JCF – É difícil falar em um âmbito geral. Dentro da minha área de manufatura digital vamos tentar monitorar a produção via internet. Antes só mandávamos o arquivo para usinagem local, geralmente aqui de Florianópolis, e para os pesquisadores do Grupo de Inovação em Automação Industrial da Universidade de Brasília (UnB). Outra pesquisa consiste no uso do “Step NC”. Trata de um padrão internacional que busca substituir o código G e tenta aumentar o nível do comando numérico, para que a máquina não avalie apenas a ferramenta que esta utilizando, mas também a superfície que está sendo usinada. Já há artigos sobre o assunto publicados não só por mim, como por vários outros pesquisadores.
Na área ambiental, tenho atraído muitos alunos, mas acho que estou começando tarde. Contudo, se a gente conseguir fazer com que um grãozinho de areia ajude o meio ambiente já será bom. Tenho linhas de pesquisa anteriores, mas a média de alunos de pós-graduação que estavam se interessando não era tão grande. Agora a procura está aumentando bastante e eu já estou pensando em não aceitar mais alunos. Claro, os bons alunos sempre serão aceitos. A manufatura enxuta, o lean manufacturing e a manufatura sustentável, principalmente essa, têm atraído muitos alunos.

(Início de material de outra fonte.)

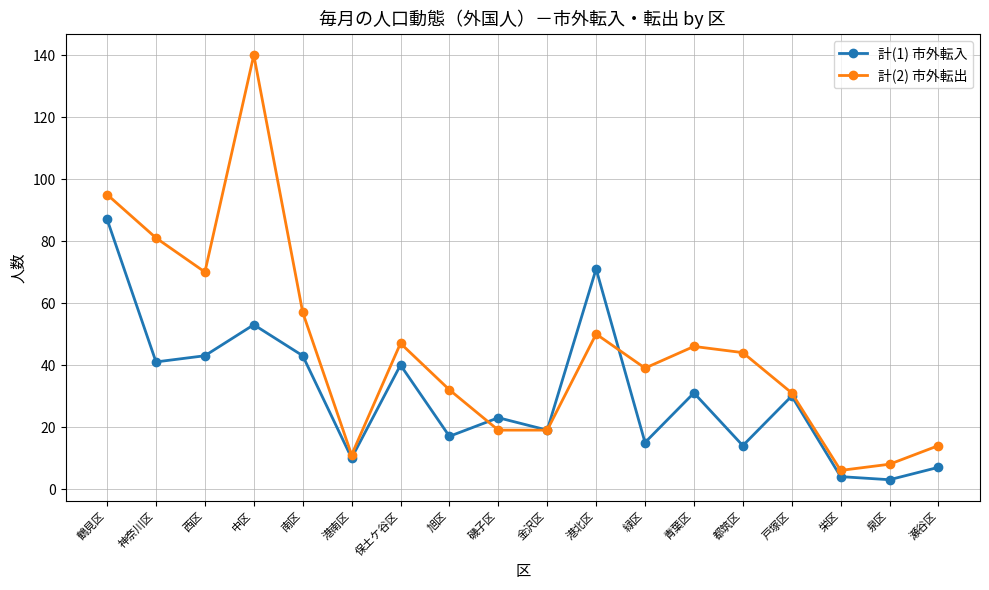

In 計(1) 市外転入, how many points are lower than both neighbors (excluding endpoints)?

7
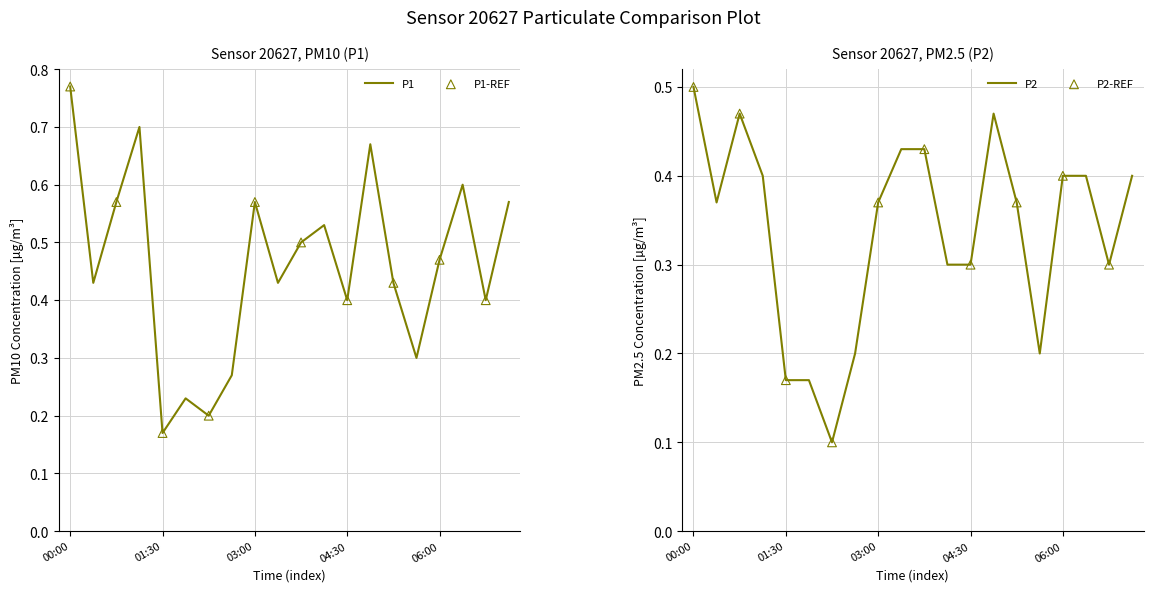

Which series has the largest Y range (max minus min)?

P1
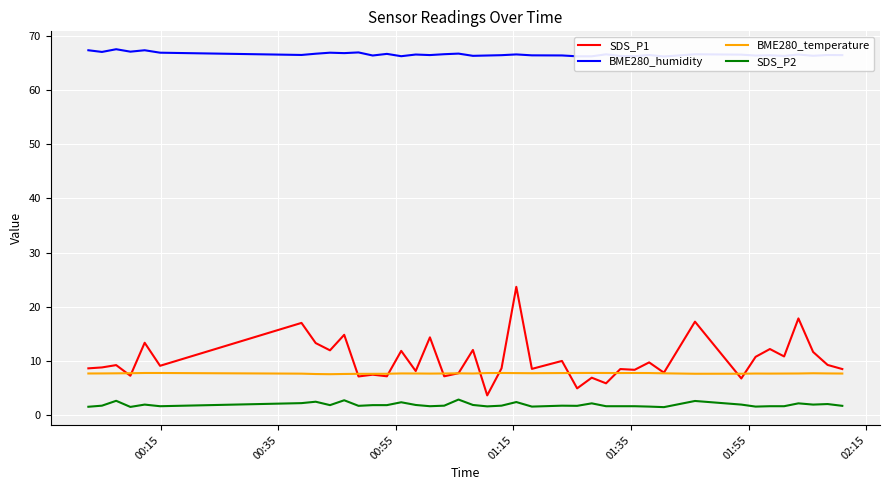

True or false: BME280_temperature and SDS_P2 intersect in this chart.

False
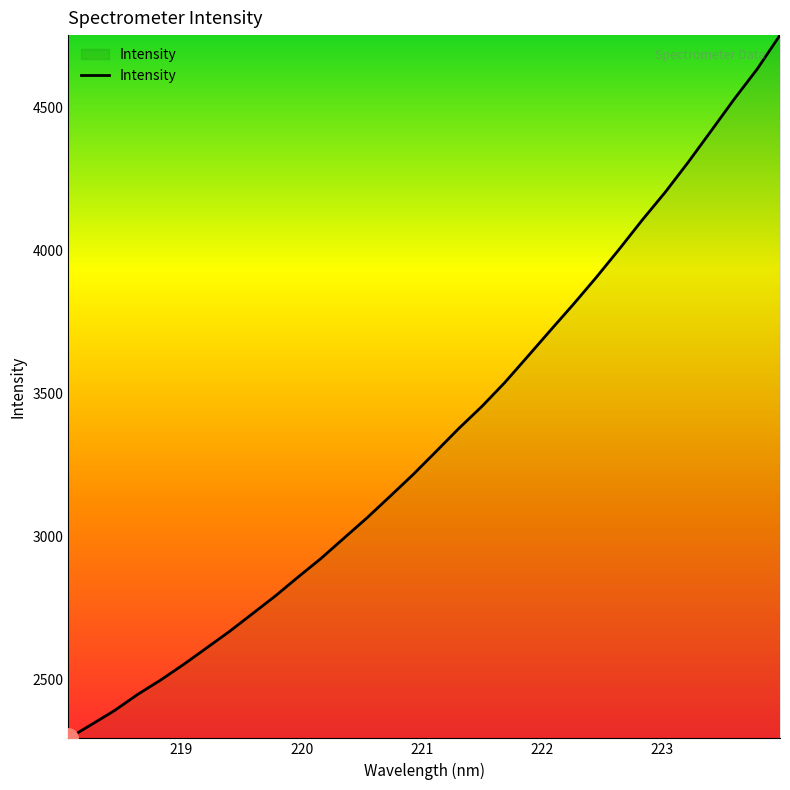

What is the smallest value displayed?

2294.7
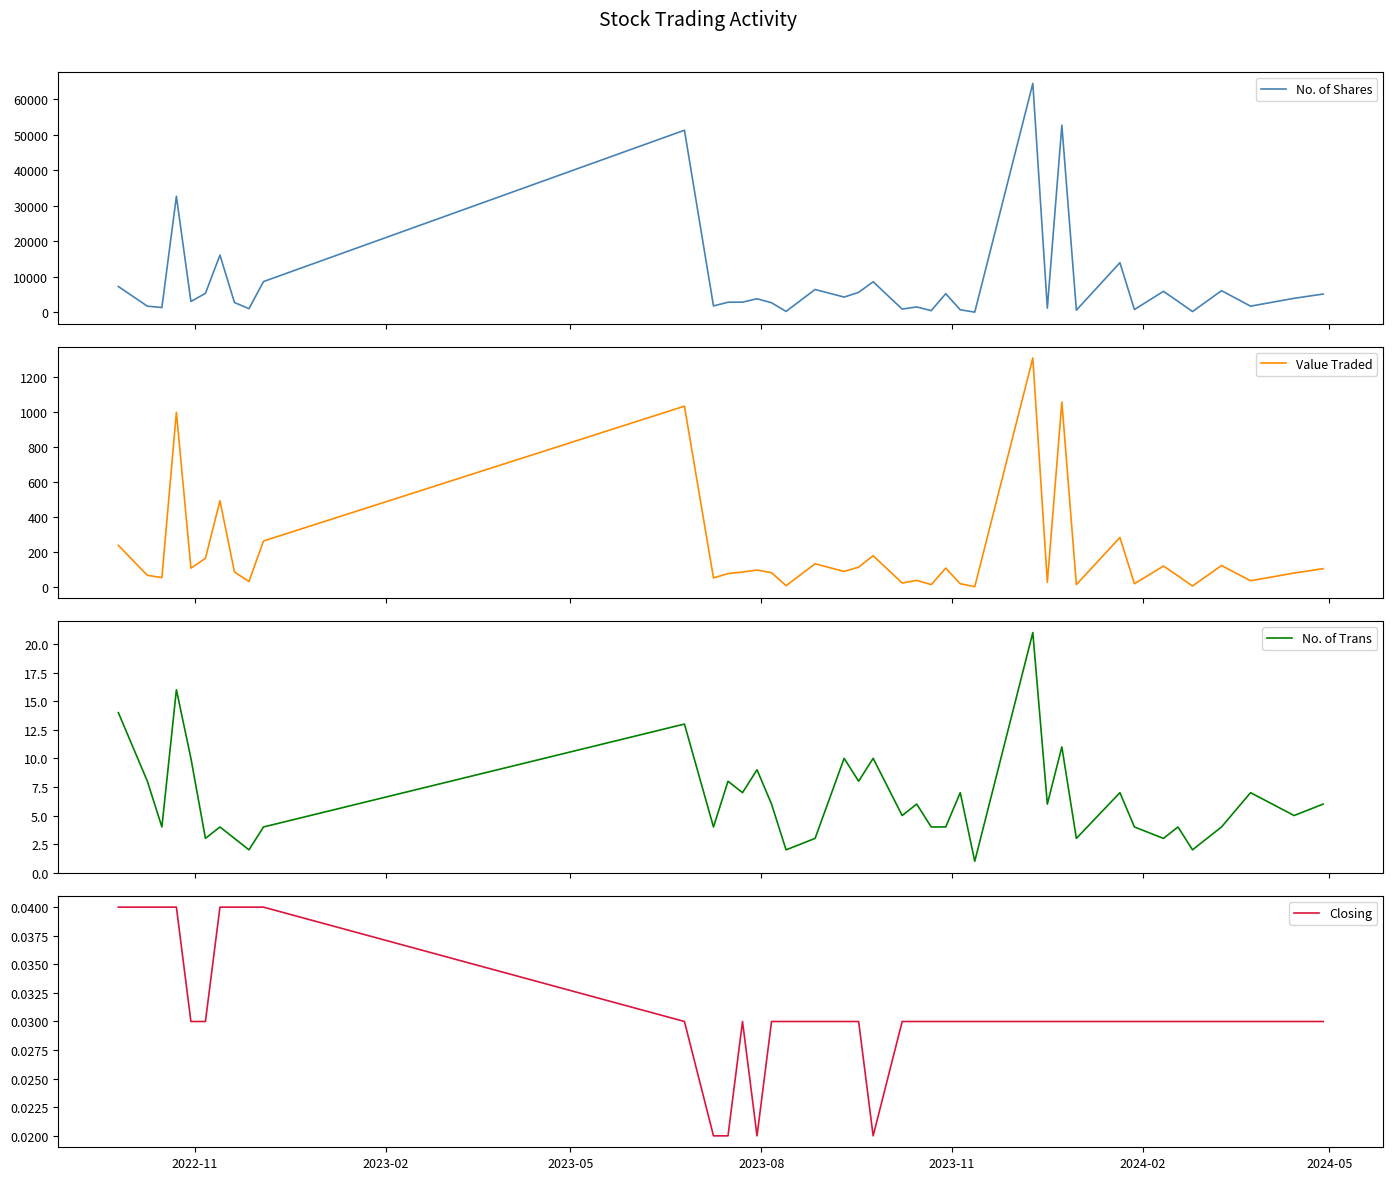

True or false: No. of Shares and No. of Trans cross at least once.

False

Quando a pesquisa implica no uso de algum material mais nobre, extrair o material virgem é muito caro, você precisa investir muito dinheiro e também muito tempo. Em vez de ir nessa direção, creio que as empresas devam tentar reutilizar esse tipo de material dentro de toda a cadeia de suprimentos. É muito mais barato reutilizar do que extrair tudo o que se necessita.
MF – O senhor esteve na Inglaterra durante o doutorado, depois foi aos Estados Unidos para o pós-doutorado e também atuou como professor visitante. Qual a diferença do ensino da engenharia nos Estados Unidos, Inglaterra e Brasil?
JCF – Eu estive na Inglaterra no final da década de 80 durante o meu doutorado. Naquela época, todos os equipamentos eram muito caros, inclusive os computadores. Pude contar com uma estrutura muito boa na Europa. O doutorado na Inglaterra não exige que você faça disciplinas, você tem três anos e meio totalmente dedicados à pesquisa para apresentar algo totalmente inovador. Claro que você pode fazer disciplinas como ouvinte, como eu cheguei a fazer, mas não é algo obrigatório. Já nos Estados Unidos e no Brasil, a carga de disciplinas é muito maior. Nos EUA, durante dois anos você cumpre apenas a carga horária de matérias, então o tempo de pesquisa é muito menor. Hoje, o custo dos equipamentos diminuiu muito e já não há tanta diferença entre a estrutura de laboratórios aqui da UFSC, por exemplo, em relação a esses países.
No quesito ambiental, a Europa, como um todo, está mais avançada na exigência de produtos ambientalmente corretos, muito mais do que no Brasil e nos Estados Unidos. Com exceção do estado da Califórnia, não há muito esforço para mudar os padrões de consumo.